Scientific programming is typically done in languages such as Fortran or C. It usually requires the programmer to select appropriate equations to model the physics and mathematics of the problem, manually manipulate the equations to compute the desired quantities, and convert units of measurement. Although powerful algebraic manipulation packages such as Mathematica [wolfram91] exist, they are not well integrated with the programming process. There are few machine checks of the correctness of equations or unit conversions, making it possible for errors to be overlooked.
In this paper, we describe a system called VIP (for View Interactive Programming). VIP allows a scientific program to be specified by means of graphical connections of diagrams that represent physical or mathematical principles. Each principle has a set of equations associated with it. When a specification is complete, a program is generated from the graphical specification by data flow and by symbolic manipulation of equations. The resulting program, in the GLISP language [novak:glisp], can then be compiled into Lisp or, with an additional mechanical translation step, into readable C. The compilation process performs automatic conversion and checking of units of measurement.
The examples that have been done using VIP have shown that programs can be generated much more rapidly than is possible with conventional programming. The radar example, described below, is about 22 lines of code in C; it was produced in two minutes of user interaction using VIP. These results are an encouraging indication that this kind of programming interface and program generation may lead to increased programmer productivity.
The SIGMA system [keller92] has a goal similar to ours: helping scientists to perform calculations based on a knowledge base of physical models. SIGMA differs from VIP in several ways. First, SIGMA is based on direct use and connection of equations. VIP is based on connections of physical principles, each of which may involve multiple equations. SIGMA, as reported in [keller92], did not yet have a graphical interface, although one was planned. In SIGMA, the user must specify directionality of data flow; we prefer to let the system determine data flow, removing this burden from the user. Finally, SIGMA is interpretive: it produces a queue of equations whose inputs are known and that are therefore ready for solution. VIP, in contrast, produces a program, making VIP useful both for quick calculations and for generating application programs.
--
EXERCISE PROMPT:
Rewrite the stretch from "In this paper, we" through "of units of measurement." in the excerpt about the VIP system, putting "portable C" in place of "readable C".

COLLECTED MATERIAL:
--
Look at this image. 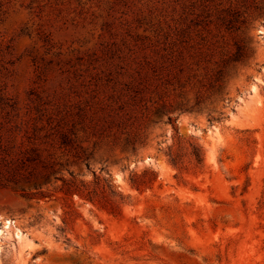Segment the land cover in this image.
--
RESULT FOR THIS EXERCISE:
In this paper, we describe a system called VIP (for View Interactive Programming). VIP allows a scientific program to be specified by means of graphical connections of diagrams that represent physical or mathematical principles. Each principle has a set of equations associated with it. When a specification is complete, a program is generated from the graphical specification by data flow and by symbolic manipulation of equations. The resulting program, in the GLISP language [novak:glisp], can then be compiled into Lisp or, with an additional mechanical translation step, into portable C. The compilation process performs automatic conversion and checking of units of measurement.